MONTRÉAL, le 14 août 2024 – L’Association mcgillienne de professeur.e.s de droit (AMPD) était en Cour supérieure du Québec hier pour demander l’annulation d’une décision ministérielle qui limiterait le droit de l’AMPD de faire grève contre l’Université McGill. Par cette démarche, l’AMPD a voulu défendre le droit de tous les syndicats d’exercer leur droit constitutionnel à la grève.
Après une journée d’audience, la juge Pascale Nolin a pris l’affaire en délibéré, indiquant qu’elle se prononcerait plus tard, probablement d’ici la fin de la semaine.
McGill a été forcée de défendre ses tentatives de limiter les droits de son tout premier syndicat de professeurs dans le contexte du conflit de travail qui les oppose. Le syndicat a débrayé pendant huit semaines plus tôt cette année, tandis que McGill a refusé de tenir des séances de négociation pendant la plus grande partie de l’été. McGill a demandé qu’un arbitre soit nommé pour imposer une convention collective aux parties mais elle a reconnu que dans l’intervalle, les négociations devaient se poursuivre comme à l’habitude et que l’AMPD conservait son droit de grève. L’AMPD a fait valoir que l’objectif de McGill en demandant la nomination d’un arbitre était de saper son droit de grève et de retarder la conclusion d’une convention collective le plus longtemps possible.
« Malgré ses déclarations publiques concernant les progrès réalisés, McGill a dépensé cet été l’argent des étudiants, des contribuables et des donateurs pour embaucher un avocat du centre-ville afin de demander au ministre Boulet de forcer l’AMPD, contre son gré, à se soumettre à un arbitrage obligatoire qui limite son droit de grève », a déclaré Kirsten Anker, vice-présidente de l’AMPD. « Nous nous y sommes opposés en soulignant les progrès significatifs qui ont été réalisés. Notre capacité à reprendre notre grève est la seule raison pour laquelle McGill a accepté de nous rencontrer en août ».
Le comité exécutif d’un autre syndicat de McGill, l’Association des étudiant.e.s diplômé.e.s employé.e.s de McGill (AÉÉDEM), qui a lui-même fait les frais de l’attitude hostile de McGill à l’égard des syndicats, a déclaré que : « La demande d’arbitrage de McGill est tout à fait inappropriée, étant donné qu’elle n’a pas elle-même déployé suffisamment d’efforts pour négocier ».
Le ministre québécois du Travail, Jean Boulet, a également été appelé à défendre sa décision imposant l’arbitrage obligatoire, laquelle limite implicitement le droit de grève de l’AMPD. La Cour suprême du Canada a qualifié le droit de grève d’« élément essentiel d’un processus véritable de négociation collective ».

- TÂCHES À RÉALISER
- 1) Nommez toutes les personnes désignées par leur nom dans le texte sur l'AMPD.
- 2) Recopiez s'il vous plaît le texte sur l'AMPD à partir des mots « MONTRÉAL, le 14 » et arrêtez-vous après « de la semaine. ».

- EXTRAITS DE DONNÉES

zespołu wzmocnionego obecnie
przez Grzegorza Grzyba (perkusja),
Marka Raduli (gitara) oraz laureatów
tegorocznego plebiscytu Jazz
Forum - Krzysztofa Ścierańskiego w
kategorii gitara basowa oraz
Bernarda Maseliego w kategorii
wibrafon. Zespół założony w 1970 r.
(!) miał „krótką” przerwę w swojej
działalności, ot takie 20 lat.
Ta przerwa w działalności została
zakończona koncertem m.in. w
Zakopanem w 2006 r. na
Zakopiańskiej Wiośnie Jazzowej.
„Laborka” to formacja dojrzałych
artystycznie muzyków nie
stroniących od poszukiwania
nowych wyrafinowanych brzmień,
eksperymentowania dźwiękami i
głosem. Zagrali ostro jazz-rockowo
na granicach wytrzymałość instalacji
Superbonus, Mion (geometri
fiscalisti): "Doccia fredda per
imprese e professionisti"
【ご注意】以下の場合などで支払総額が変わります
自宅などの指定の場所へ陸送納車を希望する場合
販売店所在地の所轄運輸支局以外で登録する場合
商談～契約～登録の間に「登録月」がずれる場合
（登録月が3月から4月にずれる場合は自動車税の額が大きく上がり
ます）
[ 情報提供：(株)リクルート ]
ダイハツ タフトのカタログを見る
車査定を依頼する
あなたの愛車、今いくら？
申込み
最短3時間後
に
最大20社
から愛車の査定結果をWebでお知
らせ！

- RÉPONSES PAR POINT
- 1) Pascale Nolin, Kirsten Anker, Jean Boulet

- 2)
MONTRÉAL, le 14 août 2024 – L’Association mcgillienne de professeur.e.s de droit (AMPD) était en Cour supérieure du Québec hier pour demander l’annulation d’une décision ministérielle qui limiterait le droit de l’AMPD de faire grève contre l’Université McGill. Par cette démarche, l’AMPD a voulu défendre le droit de tous les syndicats d’exercer leur droit constitutionnel à la grève.
Après une journée d’audience, la juge Pascale Nolin a pris l’affaire en délibéré, indiquant qu’elle se prononcerait plus tard, probablement d’ici la fin de la semaine.